Start of EXTRACTED DATA

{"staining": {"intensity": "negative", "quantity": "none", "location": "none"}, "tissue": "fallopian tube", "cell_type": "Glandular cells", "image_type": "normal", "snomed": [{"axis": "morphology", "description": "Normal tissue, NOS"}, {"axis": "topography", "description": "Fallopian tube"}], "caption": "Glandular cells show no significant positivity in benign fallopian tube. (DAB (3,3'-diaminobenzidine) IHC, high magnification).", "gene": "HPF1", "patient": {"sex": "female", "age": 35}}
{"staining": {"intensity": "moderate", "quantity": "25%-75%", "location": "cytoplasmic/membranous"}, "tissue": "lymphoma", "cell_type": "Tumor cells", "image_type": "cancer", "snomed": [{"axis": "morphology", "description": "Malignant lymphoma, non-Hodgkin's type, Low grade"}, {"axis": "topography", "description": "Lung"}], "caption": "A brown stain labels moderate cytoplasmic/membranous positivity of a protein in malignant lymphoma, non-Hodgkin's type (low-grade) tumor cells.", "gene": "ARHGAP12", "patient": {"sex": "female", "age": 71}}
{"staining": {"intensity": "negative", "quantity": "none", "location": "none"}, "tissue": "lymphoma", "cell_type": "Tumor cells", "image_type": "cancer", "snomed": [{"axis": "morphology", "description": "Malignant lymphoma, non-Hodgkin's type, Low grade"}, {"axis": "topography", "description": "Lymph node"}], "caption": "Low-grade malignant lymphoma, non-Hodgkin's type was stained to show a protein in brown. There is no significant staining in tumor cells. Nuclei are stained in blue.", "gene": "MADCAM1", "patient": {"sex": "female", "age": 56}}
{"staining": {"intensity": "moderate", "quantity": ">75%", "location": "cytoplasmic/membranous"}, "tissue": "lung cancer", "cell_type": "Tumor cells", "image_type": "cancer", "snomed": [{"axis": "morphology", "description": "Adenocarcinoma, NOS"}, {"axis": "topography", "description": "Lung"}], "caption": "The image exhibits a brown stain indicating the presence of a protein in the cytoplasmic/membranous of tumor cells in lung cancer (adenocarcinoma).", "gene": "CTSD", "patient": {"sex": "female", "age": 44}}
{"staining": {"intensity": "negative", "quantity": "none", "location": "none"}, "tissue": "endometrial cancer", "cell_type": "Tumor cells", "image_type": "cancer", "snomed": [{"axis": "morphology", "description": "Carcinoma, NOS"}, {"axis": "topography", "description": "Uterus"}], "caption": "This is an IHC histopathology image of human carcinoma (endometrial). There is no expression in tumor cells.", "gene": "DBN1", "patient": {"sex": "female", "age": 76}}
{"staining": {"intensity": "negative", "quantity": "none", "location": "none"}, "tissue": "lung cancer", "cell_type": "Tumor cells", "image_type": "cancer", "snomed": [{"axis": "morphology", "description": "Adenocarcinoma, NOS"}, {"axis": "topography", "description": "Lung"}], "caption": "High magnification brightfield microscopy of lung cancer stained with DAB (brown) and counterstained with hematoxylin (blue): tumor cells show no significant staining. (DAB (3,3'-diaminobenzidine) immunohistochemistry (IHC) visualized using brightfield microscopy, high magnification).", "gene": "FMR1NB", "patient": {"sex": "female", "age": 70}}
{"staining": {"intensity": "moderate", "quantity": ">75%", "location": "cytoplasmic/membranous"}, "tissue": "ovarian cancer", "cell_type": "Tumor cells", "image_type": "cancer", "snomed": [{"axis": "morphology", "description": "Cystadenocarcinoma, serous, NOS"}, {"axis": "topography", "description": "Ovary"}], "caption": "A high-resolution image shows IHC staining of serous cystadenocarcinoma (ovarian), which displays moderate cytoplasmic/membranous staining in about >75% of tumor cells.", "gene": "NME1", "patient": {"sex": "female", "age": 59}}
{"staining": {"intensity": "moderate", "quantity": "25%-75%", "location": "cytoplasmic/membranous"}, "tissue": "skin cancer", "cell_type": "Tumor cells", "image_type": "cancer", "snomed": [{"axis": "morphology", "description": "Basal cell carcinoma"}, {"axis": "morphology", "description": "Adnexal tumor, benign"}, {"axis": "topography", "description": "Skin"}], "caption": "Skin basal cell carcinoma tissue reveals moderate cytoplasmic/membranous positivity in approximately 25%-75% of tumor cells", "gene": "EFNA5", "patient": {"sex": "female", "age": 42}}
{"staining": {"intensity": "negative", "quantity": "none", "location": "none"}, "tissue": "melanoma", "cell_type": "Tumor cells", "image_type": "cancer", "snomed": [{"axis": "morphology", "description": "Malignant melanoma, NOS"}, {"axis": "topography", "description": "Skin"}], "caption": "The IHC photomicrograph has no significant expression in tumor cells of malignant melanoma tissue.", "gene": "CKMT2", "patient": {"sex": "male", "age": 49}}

End of EXTRACTED DATA

[WHAT IS REQUIRED] Retype the records above in full, matching each line exactly.

[EXERCISE RESPONSE]
{"staining": {"intensity": "negative", "quantity": "none", "location": "none"}, "tissue": "fallopian tube", "cell_type": "Glandular cells", "image_type": "normal", "snomed": [{"axis": "morphology", "description": "Normal tissue, NOS"}, {"axis": "topography", "description": "Fallopian tube"}], "caption": "Glandular cells show no significant positivity in benign fallopian tube. (DAB (3,3'-diaminobenzidine) IHC, high magnification).", "gene": "HPF1", "patient": {"sex": "female", "age": 35}}
{"staining": {"intensity": "moderate", "quantity": "25%-75%", "location": "cytoplasmic/membranous"}, "tissue": "lymphoma", "cell_type": "Tumor cells", "image_type": "cancer", "snomed": [{"axis": "morphology", "description": "Malignant lymphoma, non-Hodgkin's type, Low grade"}, {"axis": "topography", "description": "Lung"}], "caption": "A brown stain labels moderate cytoplasmic/membranous positivity of a protein in malignant lymphoma, non-Hodgkin's type (low-grade) tumor cells.", "gene": "ARHGAP12", "patient": {"sex": "female", "age": 71}}
{"staining": {"intensity": "negative", "quantity": "none", "location": "none"}, "tissue": "lymphoma", "cell_type": "Tumor cells", "image_type": "cancer", "snomed": [{"axis": "morphology", "description": "Malignant lymphoma, non-Hodgkin's type, Low grade"}, {"axis": "topography", "description": "Lymph node"}], "caption": "Low-grade malignant lymphoma, non-Hodgkin's type was stained to show a protein in brown. There is no significant staining in tumor cells. Nuclei are stained in blue.", "gene": "MADCAM1", "patient": {"sex": "female", "age": 56}}
{"staining": {"intensity": "moderate", "quantity": ">75%", "location": "cytoplasmic/membranous"}, "tissue": "lung cancer", "cell_type": "Tumor cells", "image_type": "cancer", "snomed": [{"axis": "morphology", "description": "Adenocarcinoma, NOS"}, {"axis": "topography", "description": "Lung"}], "caption": "The image exhibits a brown stain indicating the presence of a protein in the cytoplasmic/membranous of tumor cells in lung cancer (adenocarcinoma).", "gene": "CTSD", "patient": {"sex": "female", "age": 44}}
{"staining": {"intensity": "negative", "quantity": "none", "location": "none"}, "tissue": "endometrial cancer", "cell_type": "Tumor cells", "image_type": "cancer", "snomed": [{"axis": "morphology", "description": "Carcinoma, NOS"}, {"axis": "topography", "description": "Uterus"}], "caption": "This is an IHC histopathology image of human carcinoma (endometrial). There is no expression in tumor cells.", "gene": "DBN1", "patient": {"sex": "female", "age": 76}}
{"staining": {"intensity": "negative", "quantity": "none", "location": "none"}, "tissue": "lung cancer", "cell_type": "Tumor cells", "image_type": "cancer", "snomed": [{"axis": "morphology", "description": "Adenocarcinoma, NOS"}, {"axis": "topography", "description": "Lung"}], "caption": "High magnification brightfield microscopy of lung cancer stained with DAB (brown) and counterstained with hematoxylin (blue): tumor cells show no significant staining. (DAB (3,3'-diaminobenzidine) immunohistochemistry (IHC) visualized using brightfield microscopy, high magnification).", "gene": "FMR1NB", "patient": {"sex": "female", "age": 70}}
{"staining": {"intensity": "moderate", "quantity": ">75%", "location": "cytoplasmic/membranous"}, "tissue": "ovarian cancer", "cell_type": "Tumor cells", "image_type": "cancer", "snomed": [{"axis": "morphology", "description": "Cystadenocarcinoma, serous, NOS"}, {"axis": "topography", "description": "Ovary"}], "caption": "A high-resolution image shows IHC staining of serous cystadenocarcinoma (ovarian), which displays moderate cytoplasmic/membranous staining in about >75% of tumor cells.", "gene": "NME1", "patient": {"sex": "female", "age": 59}}
{"staining": {"intensity": "moderate", "quantity": "25%-75%", "location": "cytoplasmic/membranous"}, "tissue": "skin cancer", "cell_type": "Tumor cells", "image_type": "cancer", "snomed": [{"axis": "morphology", "description": "Basal cell carcinoma"}, {"axis": "morphology", "description": "Adnexal tumor, benign"}, {"axis": "topography", "description": "Skin"}], "caption": "Skin basal cell carcinoma tissue reveals moderate cytoplasmic/membranous positivity in approximately 25%-75% of tumor cells", "gene": "EFNA5", "patient": {"sex": "female", "age": 42}}
{"staining": {"intensity": "negative", "quantity": "none", "location": "none"}, "tissue": "melanoma", "cell_type": "Tumor cells", "image_type": "cancer", "snomed": [{"axis": "morphology", "description": "Malignant melanoma, NOS"}, {"axis": "topography", "description": "Skin"}], "caption": "The IHC photomicrograph has no significant expression in tumor cells of malignant melanoma tissue.", "gene": "CKMT2", "patient": {"sex": "male", "age": 49}}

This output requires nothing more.